# PAGE TEXT:
================

# Another tiny blue flame problem - Jotul Allagash



## DavidS77 (Nov 24, 2013)

I started up my Jotul GF 300 DV Allagash for its sixth season of light use and the flame was no more than a third of the usual height and all blue. The manual said that this may be due to too much air flow, and to reduce the airflow I should move the stud under the stove back. However it was already as far back as it would go. A serviceman came and spent two hours and was unable to make any improvement.  Any ideas?


----------



## DAKSY (Nov 24, 2013)

Remove the burner pan & with a 1/2" (or 13mm) wrench, remove the burner orifice. You will probably find a spider's nest behind it. Looks like a white diaphragm. Use a pipe cleaner or a Q-Tip to remove it. Reassemble & you should be good to go...Lemme know it the problem persists after this procedure...

================

# DATA TO EXAMINE:

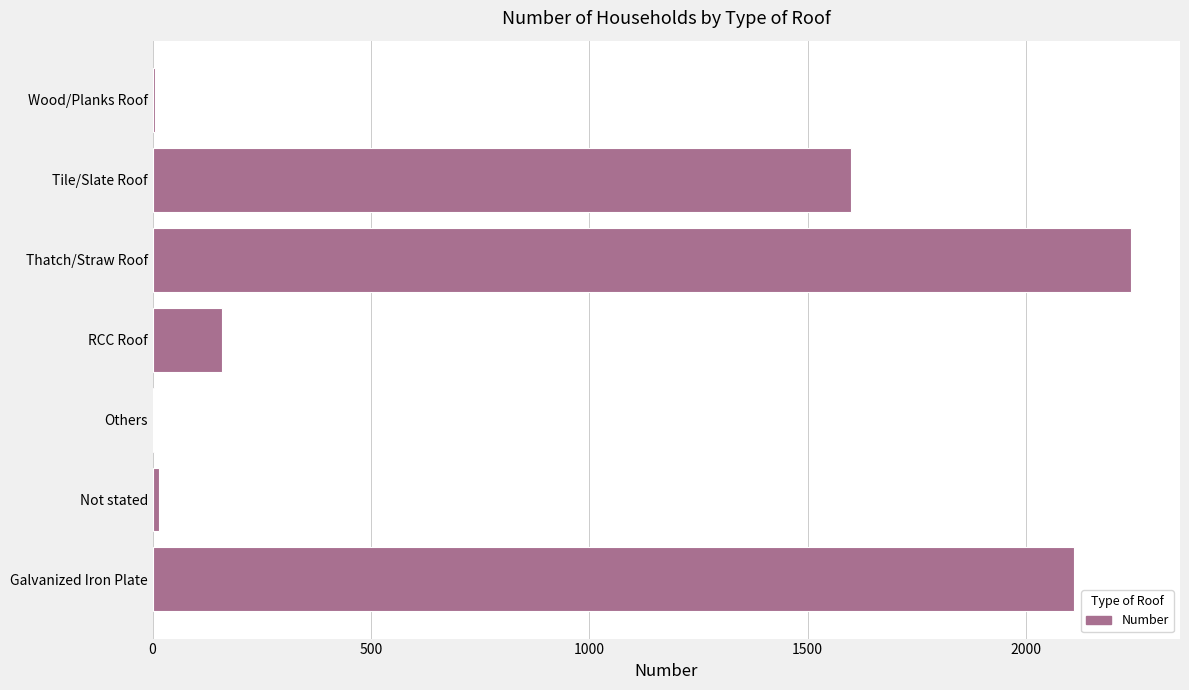

What is the sum of all values?

6135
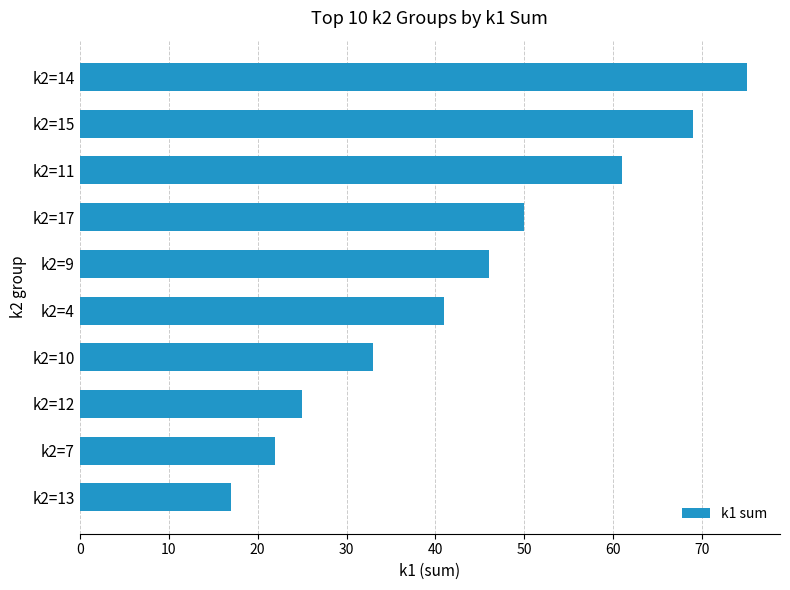

Reading bottom to top, list all the values displayed in this chart.

17	22	25	33	41	46	50	61	69	75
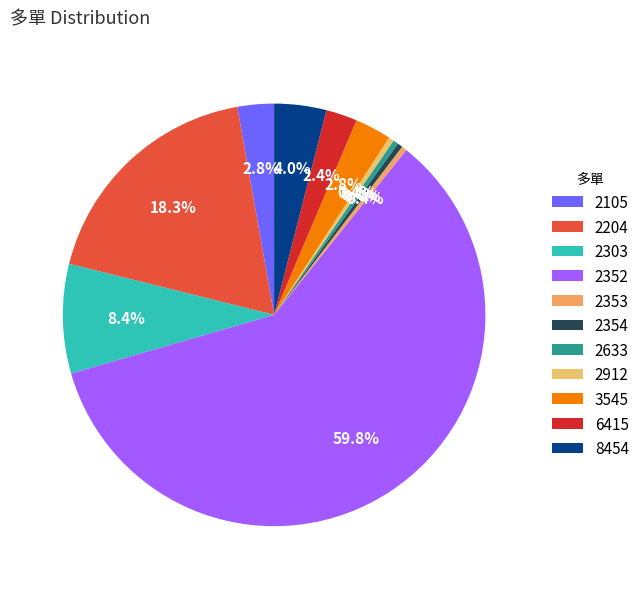

What is the ratio of the value at 2303 to the value at 3545?

3.0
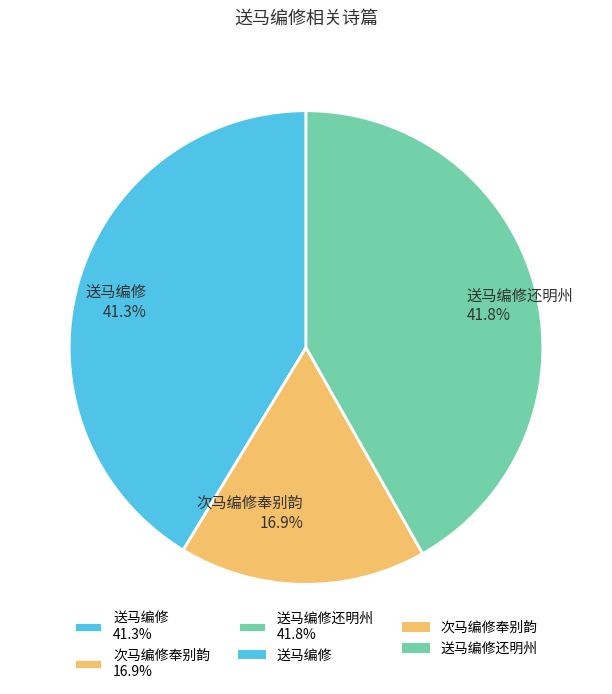

Approximately how many times larger is the value at 送马编修 41.3% compared to 次马编修奉别韵 16.9%?

2.4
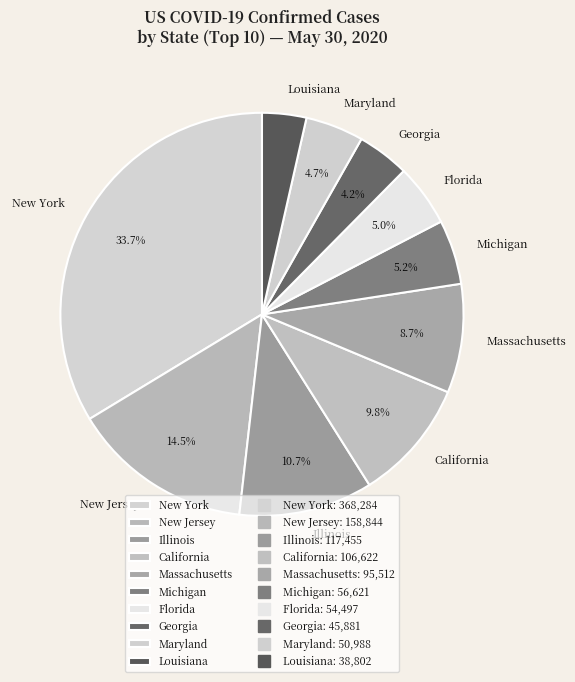

What is the ratio of the value at New York to the value at Illinois?

3.1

================

# AIM OF THE TASK:
In the Jotul Allagash forum thread, what size wrench does the reply recommend for removing the burner orifice?

# WRITTEN ANSWER:
A 1/2" (or 13mm) wrench.